We have demonstrated the ability of deep neural networks to learn the complex relationship between changes in a multimode fiber’s environment (namely temperature and refractive index), and the intensity specklegram it outputs at its end facet. We have achieved higher accuracy and consistency over a larger measurand range than with a traditional statistical correlation (ZNCC) method. Furthermore, we have demonstrated that deep neural networks (DNNs) are able to learn this multimode fiber transmission relationship even when the training and testing specklegrams have been translated, something the correlation method is fatally vulnerable to. Finally, the feature recognition ability of convolutional neural networks (over both the MLP and ZNCC method) was exploited to predict measurands from translated specklegrams, even when none were included in the training dataset.

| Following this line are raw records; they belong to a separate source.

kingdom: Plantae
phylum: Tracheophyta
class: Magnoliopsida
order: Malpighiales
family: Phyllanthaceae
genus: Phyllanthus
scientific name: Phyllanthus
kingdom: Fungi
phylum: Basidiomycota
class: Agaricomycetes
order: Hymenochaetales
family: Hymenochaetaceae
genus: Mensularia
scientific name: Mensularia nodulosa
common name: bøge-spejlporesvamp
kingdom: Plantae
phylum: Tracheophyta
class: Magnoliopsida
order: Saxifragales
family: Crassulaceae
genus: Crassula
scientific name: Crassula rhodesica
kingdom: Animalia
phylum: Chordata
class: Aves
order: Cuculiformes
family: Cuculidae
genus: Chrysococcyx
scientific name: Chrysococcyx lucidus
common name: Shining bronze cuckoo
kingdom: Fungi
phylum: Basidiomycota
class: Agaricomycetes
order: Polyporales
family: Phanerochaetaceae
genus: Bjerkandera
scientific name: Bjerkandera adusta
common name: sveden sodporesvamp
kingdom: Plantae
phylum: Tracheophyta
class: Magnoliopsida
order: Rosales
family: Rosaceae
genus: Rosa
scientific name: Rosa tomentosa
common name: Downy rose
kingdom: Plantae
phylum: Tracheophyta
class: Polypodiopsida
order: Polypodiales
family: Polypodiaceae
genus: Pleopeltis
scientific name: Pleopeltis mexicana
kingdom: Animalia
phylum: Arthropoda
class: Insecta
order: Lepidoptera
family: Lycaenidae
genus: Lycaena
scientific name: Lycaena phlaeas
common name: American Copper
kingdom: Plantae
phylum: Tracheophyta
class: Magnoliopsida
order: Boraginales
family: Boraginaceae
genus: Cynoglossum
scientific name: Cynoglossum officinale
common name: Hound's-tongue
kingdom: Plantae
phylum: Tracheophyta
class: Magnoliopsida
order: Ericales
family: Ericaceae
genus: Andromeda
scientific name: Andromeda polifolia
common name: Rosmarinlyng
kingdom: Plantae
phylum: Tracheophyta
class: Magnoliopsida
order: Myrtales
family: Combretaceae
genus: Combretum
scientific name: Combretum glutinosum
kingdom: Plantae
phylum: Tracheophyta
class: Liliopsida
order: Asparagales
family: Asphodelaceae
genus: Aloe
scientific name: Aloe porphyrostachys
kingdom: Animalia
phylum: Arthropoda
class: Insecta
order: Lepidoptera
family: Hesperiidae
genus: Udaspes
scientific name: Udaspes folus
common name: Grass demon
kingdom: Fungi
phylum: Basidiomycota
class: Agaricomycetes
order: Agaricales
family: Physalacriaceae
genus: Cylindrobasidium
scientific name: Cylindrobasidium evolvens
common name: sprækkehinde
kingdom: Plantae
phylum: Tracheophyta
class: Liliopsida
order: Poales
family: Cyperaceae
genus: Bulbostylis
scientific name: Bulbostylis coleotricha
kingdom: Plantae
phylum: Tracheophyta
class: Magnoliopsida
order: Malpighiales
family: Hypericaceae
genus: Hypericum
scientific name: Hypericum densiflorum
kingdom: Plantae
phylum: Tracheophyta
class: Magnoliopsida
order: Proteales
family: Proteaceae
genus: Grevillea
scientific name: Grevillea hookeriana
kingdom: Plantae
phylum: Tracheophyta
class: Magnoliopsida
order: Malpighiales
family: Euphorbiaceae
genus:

This work provides the first direct comparison of a standard statistical method to the use of DNNs in fiber specklegram sensing. We have shown that limitations for the ZNCC method are easily handled by the DNNs, prompting the possibility of further work in the use of DNNs with FSSs and testing what their true limitations are.

This approach of using deep learning for sensing with an exposed core fiber has potential to be useful in biosensing, where the exposed core fiber excels. The use of DNNs could improve the versatility of sensors immensely, providing robustness against imaging alignment difficulties and dynamic range issues. Finally, the field of machine learning is vast, and the limits of its application to sensing and imaging are far from being reached. meaning further improvements from the deep learning aspect of this paper are to be expected.